Growing up, I was an awkward kid. My hand-eye coordination was non-existent, and I was always picked last in gym class. When we had to run the mile, I would cry through the entire thing as I lagged behind all the other kids. As I fumbled into adulthood, my relationship with exercise was predictably terrible and relegated to the occasional recreational game of volleyball with friends. When I hit 26, I was embarrassed when I heard my coworkers talking about the long runs they were doing on the weekends and I couldn’t remember the last time I had run outside of gym class. My coworker asked me to do a 5K and I reluctantly agreed. “But I’ll never be an athlete,” I told myself. I’ll just do a Couch to 5K program, just to say I did it, and maybe lose a couple of pounds along the way.
Why did I decide to embark on both of these journeys at once? Who knows, probably nagging thoughts from a post-quarter-life crisis. While only one journey had its heart in the right place (coding), there was a lot of fear surrounding both (can I really do this?). Summer came that year, and with it came my first finish line and my first development projects at work. And with both of those milestones came two realizations: I actually made it! And, I have SO much to learn!
My love of coding never faltered, but my love of running began to creep up ever so slowly until the following spring, when I realized how much I had come to love both of these things that once scared me. And that with time, dedication, and thousands of hours of practice, I COULD handle both running and coding, lack of hand-eye coordination and mathematical skills aside.
The journey was never easy. I suffered my first running injuries this past winter. I have flat feet, and for some reason, it didn’t catch up with me until a year and a half into running, but when it did, my knees failed catastrophically. If there was a silver lining, my injuries developed in the off-season as I trained through Chicago’s brutal winter, but both injuries required time off running, which was unfathomable to me. Running had become part of my identity, and being unable to do what I loved so much was devastating.
As my two-year developer anniversary grew closer, I began to reflect on what my coding journey has been like, and I realized that it was surprisingly similar to my running journey, and even more so during my injuries. I recalled the many times in the past two years that I became “stuck”, and unable to move forward on a project due to a seemingly insurmountable bug. In my first year, I would silently panic until I was able to get a senior dev to help me, but in the past year, I learned to slow way down and walk through the problem step by step until I found the solution. Do I still need help from other devs from time to time? Absolutely, and I love soaking up their wisdom. But I’ve become so much more self-reliant, because I believe in myself and I KNOW I can handle the problem, one step at a time.
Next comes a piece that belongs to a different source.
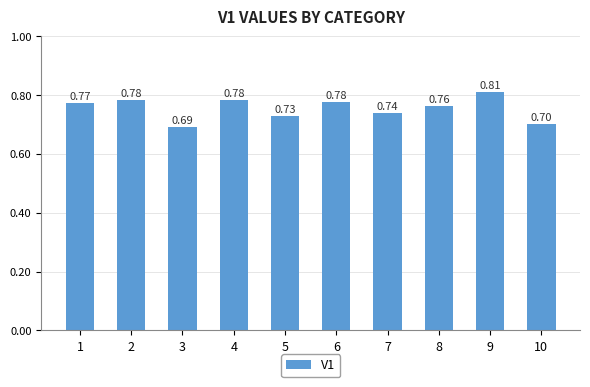

Between 5 and 6, which is larger?

6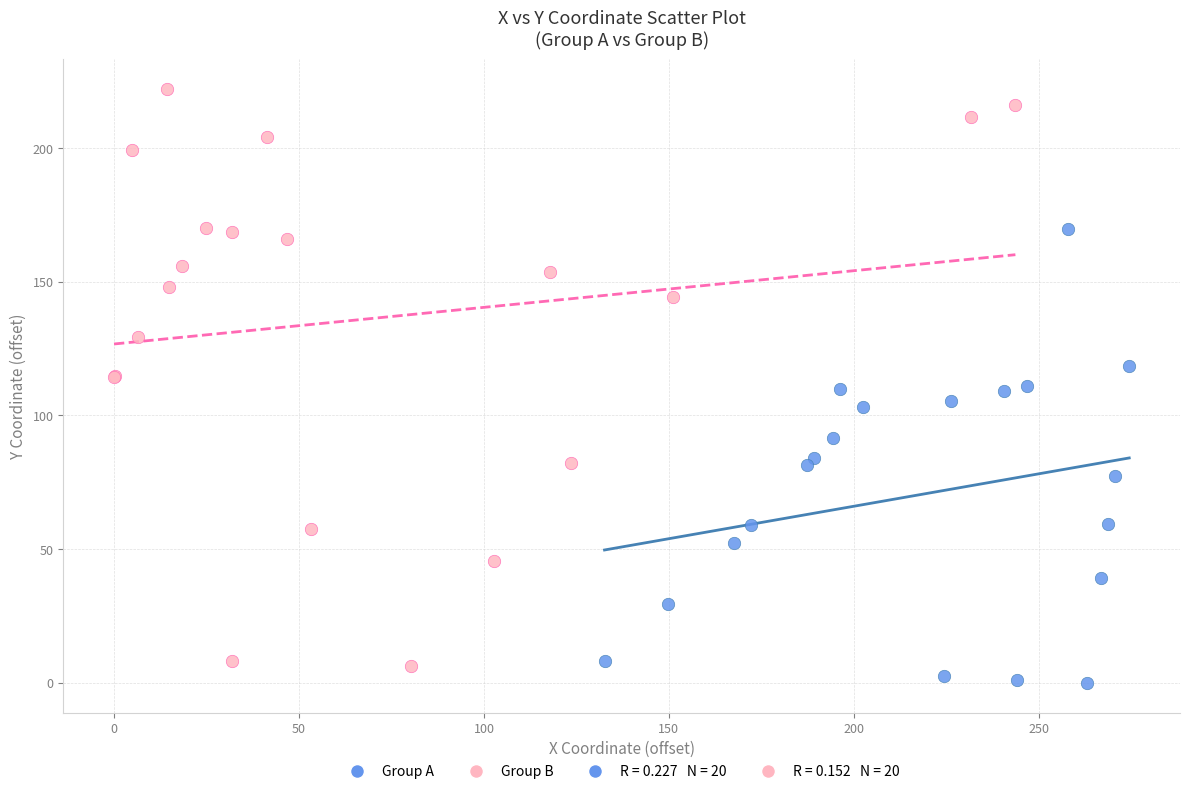

Which series has the largest Y range (max minus min)?

Group B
As I reflected on that, sidelined by my bad knees, I realized that pushing through the injury was as useless as trying to hack my way through a bug. I needed to slow way down and take it step by step, ask “senior” runners for wisdom, and believe that I could handle my injury. I’m two weeks into my recovery plan now, adding 5 more minutes of running every other day (as long as it’s pain free), and I’m hoping to be able to run the Shamrock Shuffle at the end of the month. One step at a time.
As a developer, should you be a runner too? Maybe, but that’s totally up to you. What I do know is that coding opens up so much more than you realize, and teaches lessons of self-reliance that are hard to find elsewhere. Find joy in the journey, and you’ll be surprised by what you can handle along the way.